In fact, she’s got an argument in his favor: He’s a grassroots kind of guy. “Chairman Steele came to my little town. I live in the middle of the state — you have to pass the mountains to get to me,” Simpson explains. Grassroots activists appreciate Steele’s four visits to the Evergreen State, particularly because he favored the smaller counties, Simpson contends. They want a chairman who will “mingle with them, embrace them, [and] not shun them.”
What’s more, Simpson worries the other candidates may be less down to earth. “Would they come to the smaller communities or are they of the elite where they will only . . . hobnob with the rich, because that’s what they’ve been used to these last several years?” she wonders. That said, Simpson has good things to say about all the candidates, except Reince Priebus, who she says neglected to warn the committee of its problems — if there really were any. Ann Wagner and Maria Cino have “top-notch résumés,” and Saul Anuzis is in her current top two — along with Steele.

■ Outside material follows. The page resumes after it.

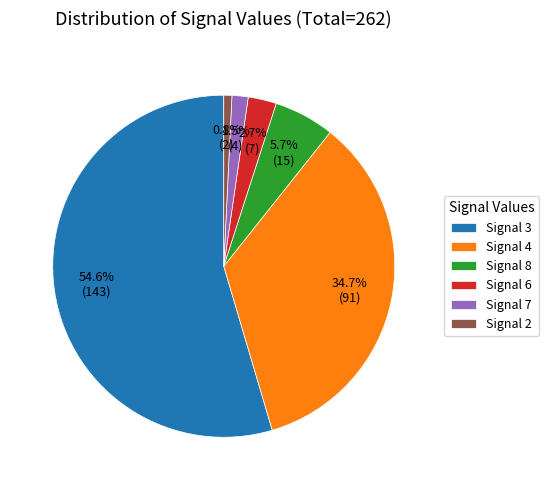

What is the ratio of the value at Signal 4 to the value at Signal 3?

0.6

Simpson’s favorable opinion of the chairman stems in part from his outspokenness. “Last summer, one of our top Republican leaders — not from my state — told the state chairman, national committeeman, and me that we needed to get rid of Steele. And this was before the debt.” Frustrated by these backroom comments, Simpson asks, “Are we going to elect somebody who’s simply going to be a puppet for the Republican leaders or are we going to have someone who speaks out on behalf of the grassroots?”